# WHAT YOU SHOULD DO
For this exercise, retype each line of the material below verbatim and omit any picture.

# DATA SEGMENT
• • • • •

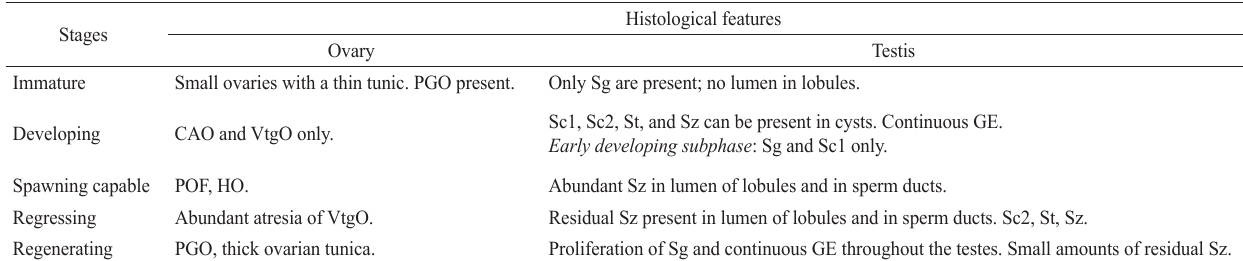
Table 2. Gonad maturity classification in Pinguipes brasilianus based on a modified microscopic classification scheme proposed by Brown-Peterson et al . (2011). CAO: Cortical alveoli oocyte; GE: germinal epithelium; HO: hydrated oocyte; PGO: primary growth oocyte; POF: postovulatory follicle; Sc1: primary spermatocyte; Sc2: secondary spermatocyte; Sg: spermatogonia; St: spermatid; Sz: spermatozoa; VtgO: vitellogenic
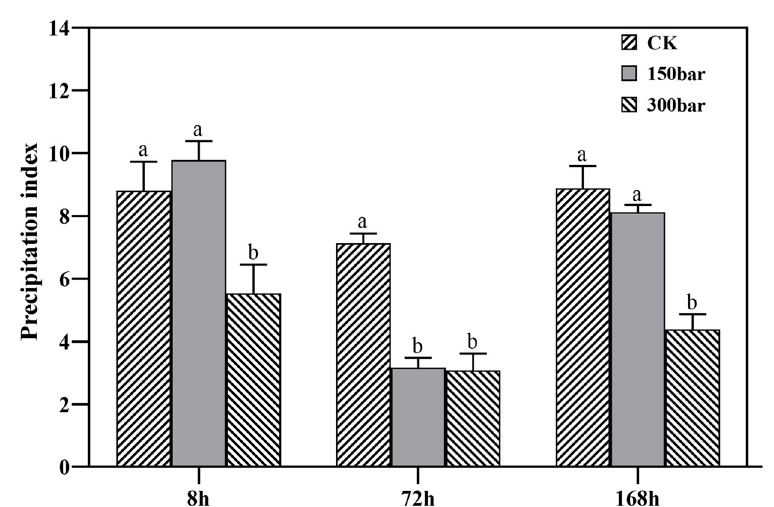
Figure 6. Analysis of the stability of pasteurized milk treated with different homogenization pressures at different time points. a-b represented the significant difference ( p < 0.05) between groups.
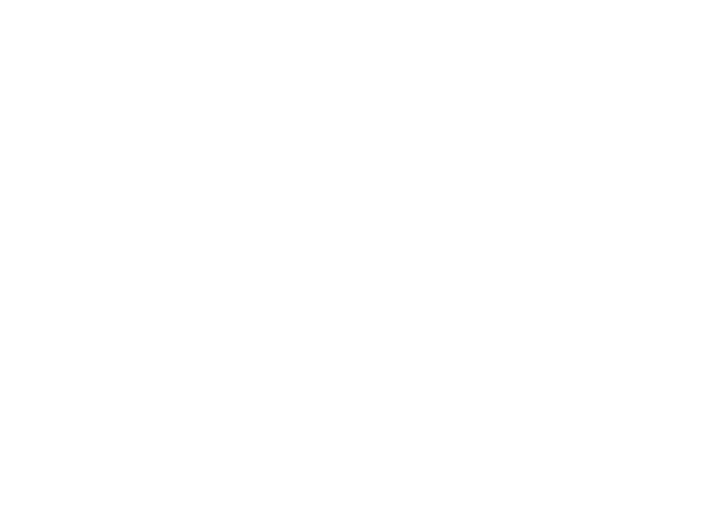
Figure 4. The Focal Transformer block. FSA is the focal − based self − attention module. LN is the layer normalization layer. MLP is the multi-layer perception network.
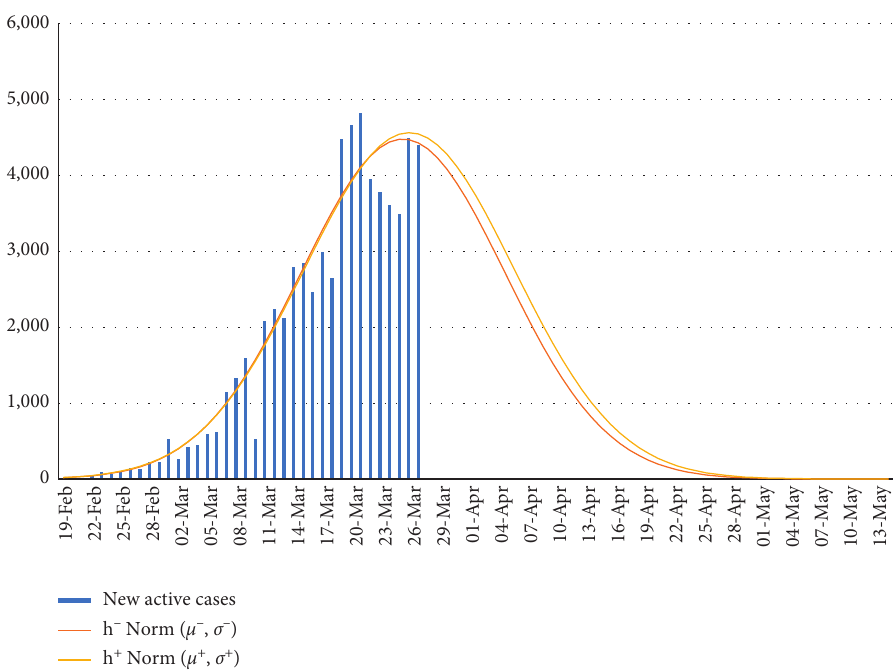
Figure 4: COVID-19 new active cases fitting with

• • • • •

# WRITTEN REPLY
Table 2. Gonad maturity classification in Pinguipes brasilianus based on a modified microscopic classification scheme proposed by Brown-Peterson et al . (2011). CAO: Cortical alveoli oocyte; GE: germinal epithelium; HO: hydrated oocyte; PGO: primary growth oocyte; POF: postovulatory follicle; Sc1: primary spermatocyte; Sc2: secondary spermatocyte; Sg: spermatogonia; St: spermatid; Sz: spermatozoa; VtgO: vitellogenic
Figure 6. Analysis of the stability of pasteurized milk treated with different homogenization pressures at different time points. a-b represented the significant difference ( p < 0.05) between groups.
Figure 4. The Focal Transformer block. FSA is the focal − based self − attention module. LN is the layer normalization layer. MLP is the multi-layer perception network.
Figure 4: COVID-19 new active cases fitting with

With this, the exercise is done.